Over its 25-year history of leadership in addictions medicine, BMC created the first-in-the-nation program providing addiction care in the patient’s primary care office, which has had a remarkable 67 percent success rate regionally and been replicated in 35 states. These programs have been further tailored for special populations including adolescents and pregnant women. The hospital also created among the first ER-based and urgent care opioid treatment programs in the country. A program connecting hospital inpatients with addiction services has reduced ER visits for those patients by 30 percent. The hospital has also created groundbreaking addictions medicine residency and fellowship programs for doctors-in-training and provides extensive peer-to-peer training for clinicians around the country. It is the recipient of significant federal grant funding for its addictions research.

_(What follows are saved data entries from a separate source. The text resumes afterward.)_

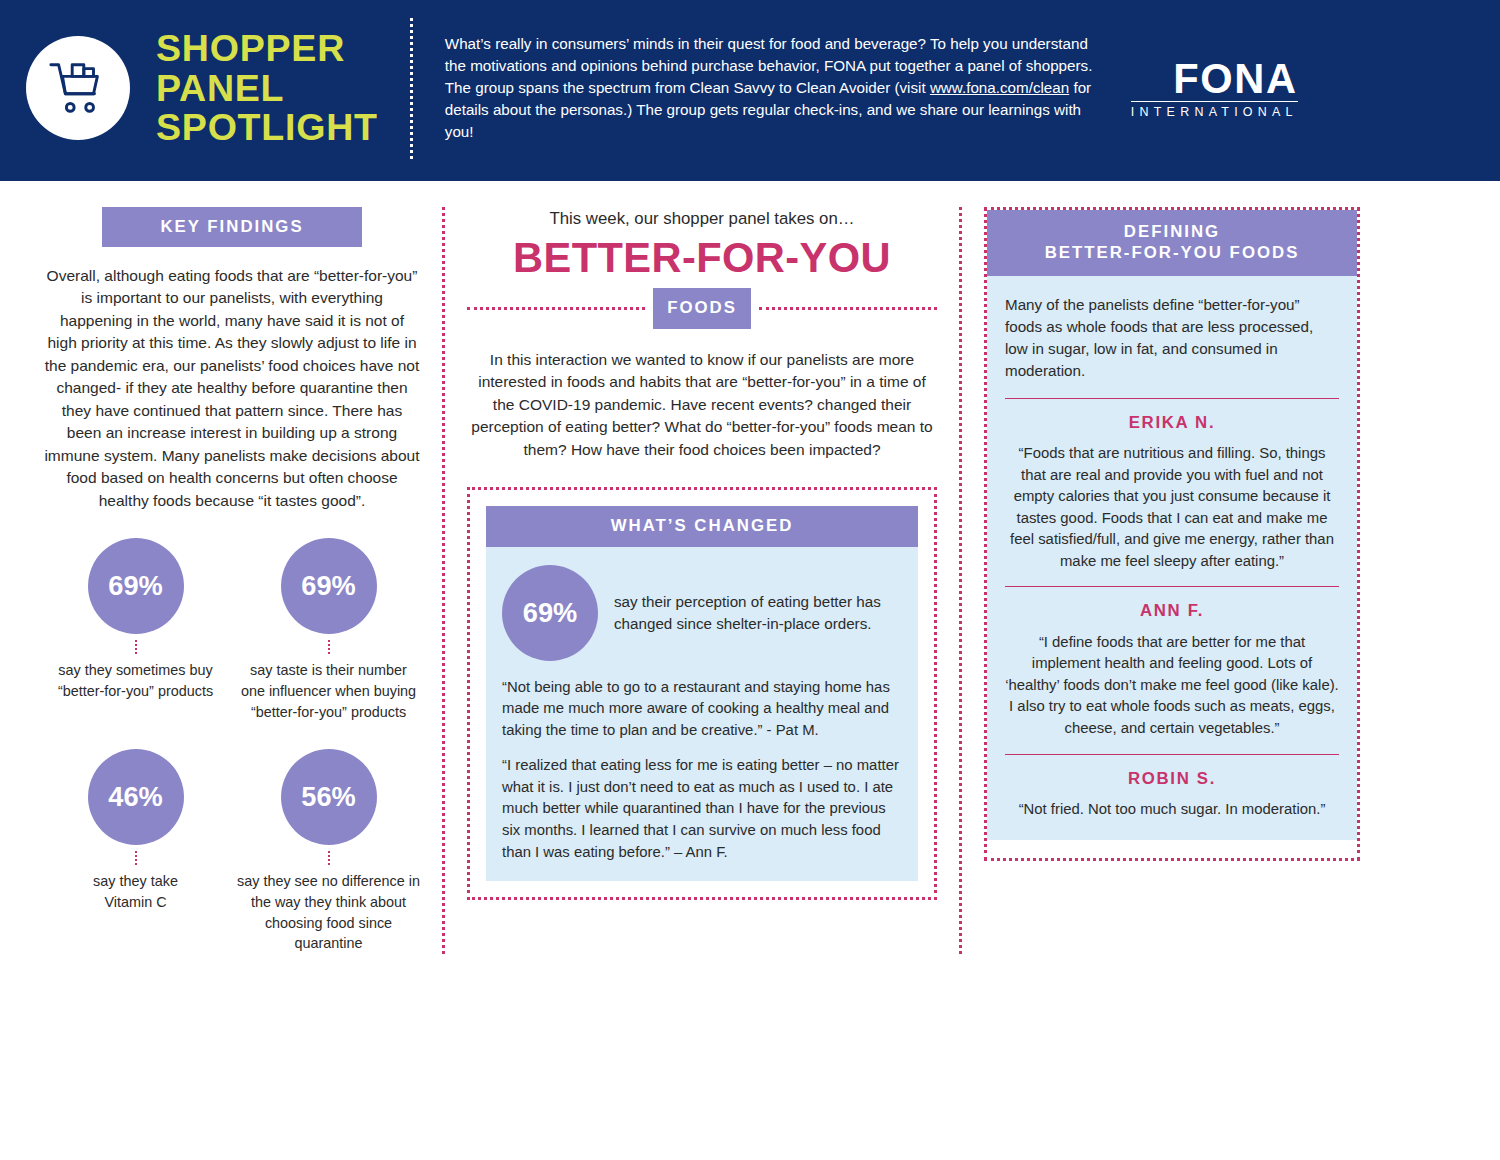SHOPPER PANEL SPOTLIGHT
What’s really in consumers’ minds in their quest for food and beverage? To help you understand the motivations and opinions behind purchase behavior, FONA put together a panel of shoppers. The group spans the spectrum from Clean Savvy to Clean Avoider (visit www.fona.com/clean for details about the personas.) The group gets regular check-ins, and we share our learnings with you!
FONA INTERNATIONAL
KEY FINDINGS
Overall, although eating foods that are “better-for-you” is important to our panelists, with everything happening in the world, many have said it is not of high priority at this time. As they slowly adjust to life in the pandemic era, our panelists’ food choices have not changed- if they ate healthy before quarantine then they have continued that pattern since. There has been an increase interest in building up a strong immune system. Many panelists make decisions about food based on health concerns but often choose healthy foods because “it tastes good”.
69%
say they sometimes buy “better-for-you” products
69%
say taste is their number one influencer when buying “better-for-you” products
46%
say they take
Vitamin C
56%
say they see no difference in the way they think about choosing food since quarantine
This week, our shopper panel takes on…
BETTER-FOR-YOU
FOODS
In this interaction we wanted to know if our panelists are more interested in foods and habits that are “better-for-you” in a time of the COVID-19 pandemic. Have recent events? changed their perception of eating better? What do “better-for-you” foods mean to them? How have their food choices been impacted?
WHAT’S CHANGED
69%
say their perception of eating better has changed since shelter-in-place orders.
“Not being able to go to a restaurant and staying home has made me much more aware of cooking a healthy meal and taking the time to plan and be creative.” - Pat M.
“I realized that eating less for me is eating better – no matter what it is. I just don’t need to eat as much as I used to. I ate much better while quarantined than I have for the previous six months. I learned that I can survive on much less food than I was eating before.” – Ann F.
DEFINING
BETTER-FOR-YOU FOODS
Many of the panelists define “better-for-you” foods as whole foods that are less processed, low in sugar, low in fat, and consumed in moderation.
ERIKA N.
“Foods that are nutritious and filling. So, things that are real and provide you with fuel and not empty calories that you just consume because it tastes good. Foods that I can eat and make me feel satisfied/full, and give me energy, rather than make me feel sleepy after eating.”
ANN F.
“I define foods that are better for me that implement health and feeling good. Lots of ‘healthy’ foods don’t make me feel good (like kale). I also try to eat whole foods such as meats, eggs, cheese, and certain vegetables.”
ROBIN S.
“Not fried. Not too much sugar. In moderation.”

Michael Botticelli, former director of the White House Office of National Drug Control Policy under the Obama administration, and former director of substance abuse services for the Massachusetts Department of Public Health, said the gift from the Grayken family will allow BMC to share its innovation, research and compassionate models of addiction care more fully with the nation and even the world.
“BMC is a tremendous asset in our nation’s fight against one of the great challenges of our time – the addiction and opioid overdose epidemic. I’m enormously grateful to the Grayken family for bestowing this generous gift,” he said.
Cohasset native John Grayken is founder and chairman of Lone Star Funds, a global private equity firm. The couple, along with their four children, currently reside in Boston. Mrs. Grayken is a theater producer.